By Michael DiStefano
Canadian Baseball Network
Rookie Canadian pitcher Matt Brash surprised many batters in the Metro Atlantic Athletic Conference (MAAC) this season as a vital member of the Niagara University Purple Eagles pitching staff.
The Kingston, Ont., native became the first Canadian to win the MAAC Rookie of the Year award since former Purple Eagle pitcher James Avery won it in 2004.
“I was just happy to be recognized for what I did this year,” Brash said. “I was very consistent over the year and I always kept my team in the game. I didn’t walk too many guys [either], I attacked batters and just had an impact every time I was out there.”
After beginning his freshman season in the bullpen, Brash pitched his way into a starting role and finished the season with a team high 77 1/3 innings pitched, a 5-1 record, including two saves, 63 strikeouts and a 2.79 ERA, which ranks fifth best in school history.
Brash’s award winning season didn’t come easy for the right-hander despite his overwhelming success in his freshman year.
“Before I came to Niagara I could just blow [pitches] by guys because of my velocity,” Brash said of his pitching style.
When Brash got to the NCAA he quickly realized that he wasn’t able to rely on velocity to get outs and had to learn how to pitch more effectively to Division I batters.
“I had to learn how to waste pitches, throw one up into the zone or bounce one,” the young Canadian said. “I had to go inside, which was tough for me at the beginning of the year, but I finally got used to throwing inside on batters and bouncing curveballs, [which ultimately] ended up being my strikeout pitch.”
Brash’s 63 strikeouts ranked second among all MAAC pitchers and he has his sights set on improving those numbers next year with a strong off-season.
“My whole goal this off-season is to get my arm a little healthier and gain some weight and fill out a little bit and hopefully I will gain some velocity,” he said.
Brash visited pitching coach Scott Robinson last summer and praised the Whitby, Ont., native for improving his mechanics, which resulted in his strong rookie campaign.
“I saw [Robinson] last winter and he allowed me to gain lots of miles per hour [on my fastball]. and he actually taught me my curveball,” Brash said of the Toronto-based pitching coach. “I’m going to go back to him before I go to summer ball and try to pick up [a new pitch] from him, maybe a cutter.”
The Purple Eagles right-hander believes adding the cutter will help disguise his fastball and force weaker contact against batters, especially when in a hitter’s count.
“A well-placed fastball seemed to get hit most of the time, so if I throw a cutter in there when I’m behind in the count a 2-0 cutter doesn’t get smoked as hard as a 2-0 fastball,” Brash said.

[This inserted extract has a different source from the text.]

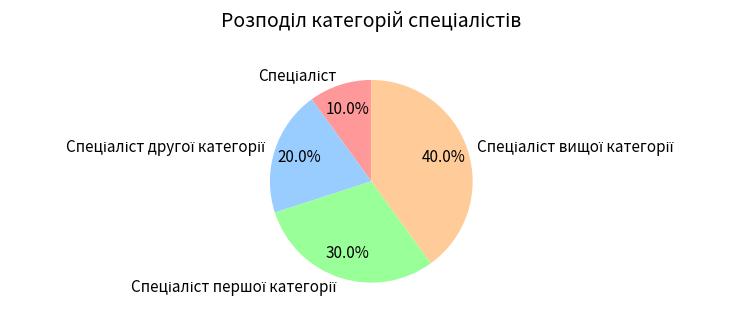

Does any single category account for the majority?

No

The freshman pitcher should get a chance to improve his cutter while working as a closer for the Newark Pilots of the Perfect Game Collegiate Baseball League this summer.
“I’m going to be closing there to not get so many innings since I pitched so much this year,” Brash said. “I’m not [in Newark] yet though, I’m doing a little physiotherapy to give my arm a little break.”
The young Canadian hurler expects to be back on the mound soon enough as he’s the kind of player that eats, sleeps, and breathes baseball.
“I wish I was there right now,” he laughed. “It’s a little boring during the day here and I just want to play.”
After a successful rookie campaign, Brash set sky high expectations for himself going into his sophomore season at Niagara and hopes to add more hardware to his collection in 2018.